*** Opening SUPPLIED TEXT ***

By Stephanie Schomer

Knix

In the Women Entrepreneur series My First Moves, we talk to founders about that pivotal moment when they decided to turn their business idea into a reality -- and the first steps they took to make it happen.

Joanna Griffiths was 26 years old, working in the media world, when a casual conversation with her mom -- a doctor and mother of four -- shook her. "We were talking about the realities of being a woman," she says. "The changes that happen at different stages -- pregnancy, post-pregnancy, later in life. I wasn't married, I didn't have kids, so none of this stuff was on my radar. But that's why it stuck with me." She particularly couldn't get over the fact that for many women, incontinence is a part of daily life. "This idea that women pee themselves when they laugh or sneeze or do a jumping jack, I never realized that was a thing," she says. "You always hear people say, 'Oh, I laughed so hard I peed.' But I didn't know that was a real thing." Nine years later, Griffiths is out to fix the problem as the founder of Knix, which makes leakproof underwear, among other undergarments. Here's how she did it.

Step 1: Put your ear to the ground.

After her aha moment, Griffiths did…absolutely nothing. "For two years," she says, "I just told people I had a business idea but never though it would be real." She enrolled in business school with the intention of getting a big-deal executive job at a media company and instead found herself refocused on this idea. "Business school gave me the space to think about it," she says. With no experience in business or apparel, Griffiths started talking to women -- wherever she could find them. "I did a lot of digital anthropology, which is a polite way of saying "online creeping,'" she says. She visited chat rooms, and other digital forums, and found the topic of incontinence being discussed in two places: mom forums and chat rooms about intense exercises, such as running and CrossFit. "I was living in Singapore at the time, and I just spent two months researching. My friends would go to clubs, and I'd be in the library on my laptop talking about incontinence issues."

Related: How the Rifle Paper Co. Founders Turned a Side Hustle Into a Thriving Lifestyle Brand.

Step 2: Understand the existing market.

Griffiths bought every product she could find that promised to address these issues. "I mapped them out and was like, How do these products line up with what women have told me they want?" she says. A consistent issue was that most of these items were function first. "They were poorly designed, and they were marketed to an older demographic. It all felt really dated, like this product category should be veiled in secrecy. No one was acknowledging that women wanted to have a conversation about this." It reinforced what she already suspected: A fashionable product that was rooted in functionality would be a hit.

Step 3: Map out your own product.

*** Closing SUPPLIED TEXT ***

PROBLEM TO WORK ON: In the Knix article, which two kinds of online spaces did Griffiths find discussing incontinence? Draw only on the Knix article.

*** Opening GIVEN RECORDS ***

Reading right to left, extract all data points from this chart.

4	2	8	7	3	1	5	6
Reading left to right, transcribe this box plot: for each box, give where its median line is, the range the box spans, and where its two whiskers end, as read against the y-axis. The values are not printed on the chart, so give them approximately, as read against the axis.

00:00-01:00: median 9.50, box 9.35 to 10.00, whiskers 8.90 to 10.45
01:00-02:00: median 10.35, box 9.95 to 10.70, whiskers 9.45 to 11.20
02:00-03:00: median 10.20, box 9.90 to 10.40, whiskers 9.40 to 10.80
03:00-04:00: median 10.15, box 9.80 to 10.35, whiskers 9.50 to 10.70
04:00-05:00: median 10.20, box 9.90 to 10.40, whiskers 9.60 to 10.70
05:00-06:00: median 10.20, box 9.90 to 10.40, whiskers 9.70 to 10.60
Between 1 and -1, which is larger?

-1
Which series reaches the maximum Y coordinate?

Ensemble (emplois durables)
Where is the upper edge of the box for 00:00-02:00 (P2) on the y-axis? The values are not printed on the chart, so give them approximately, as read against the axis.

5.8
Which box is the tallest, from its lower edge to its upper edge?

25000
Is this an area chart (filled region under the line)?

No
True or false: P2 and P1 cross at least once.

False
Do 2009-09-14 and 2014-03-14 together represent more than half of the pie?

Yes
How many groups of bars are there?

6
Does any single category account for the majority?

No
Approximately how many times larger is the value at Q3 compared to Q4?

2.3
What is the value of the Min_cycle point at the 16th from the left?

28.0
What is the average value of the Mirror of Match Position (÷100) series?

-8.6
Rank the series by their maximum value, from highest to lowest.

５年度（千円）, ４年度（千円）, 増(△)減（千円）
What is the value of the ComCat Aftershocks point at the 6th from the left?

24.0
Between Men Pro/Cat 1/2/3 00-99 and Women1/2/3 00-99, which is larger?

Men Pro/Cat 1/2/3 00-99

*** Closing GIVEN RECORDS ***

RESPONSE TO THIS TASK: Mom forums and chat rooms about intense exercise, such as running and CrossFit.